**LISTED ENTRIES**
☆ ☆ ☆ ☆

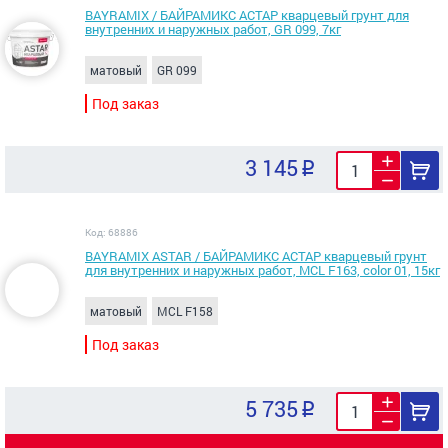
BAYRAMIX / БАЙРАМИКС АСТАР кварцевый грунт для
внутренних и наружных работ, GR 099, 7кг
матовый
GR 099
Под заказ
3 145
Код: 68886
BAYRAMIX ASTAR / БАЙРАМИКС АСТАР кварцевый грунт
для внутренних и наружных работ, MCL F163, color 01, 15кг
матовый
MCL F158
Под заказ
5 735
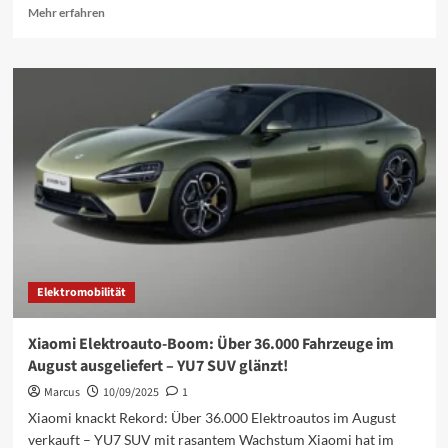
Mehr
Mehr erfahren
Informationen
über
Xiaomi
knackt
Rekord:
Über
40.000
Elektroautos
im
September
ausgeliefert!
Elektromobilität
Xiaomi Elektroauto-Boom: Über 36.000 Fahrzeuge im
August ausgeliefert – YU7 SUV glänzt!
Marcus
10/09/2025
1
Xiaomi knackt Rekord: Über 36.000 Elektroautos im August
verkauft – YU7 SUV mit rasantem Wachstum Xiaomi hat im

☆ ☆ ☆ ☆

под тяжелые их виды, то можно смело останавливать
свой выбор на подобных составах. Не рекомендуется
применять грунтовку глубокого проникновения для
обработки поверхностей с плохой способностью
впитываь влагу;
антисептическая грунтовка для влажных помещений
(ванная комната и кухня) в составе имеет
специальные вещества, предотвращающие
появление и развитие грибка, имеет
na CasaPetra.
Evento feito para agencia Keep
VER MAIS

☆ ☆ ☆ ☆

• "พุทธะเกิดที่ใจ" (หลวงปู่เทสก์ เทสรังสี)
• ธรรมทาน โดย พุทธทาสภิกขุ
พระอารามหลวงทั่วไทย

☆ ☆ ☆ ☆

**WHAT THIS TASK INVOLVES**
Copy all lines of the preceding data that hold the word "knackt".

**ANSWER SPACE**
knackt
Xiaomi knackt Rekord: Über 36.000 Elektroautos im August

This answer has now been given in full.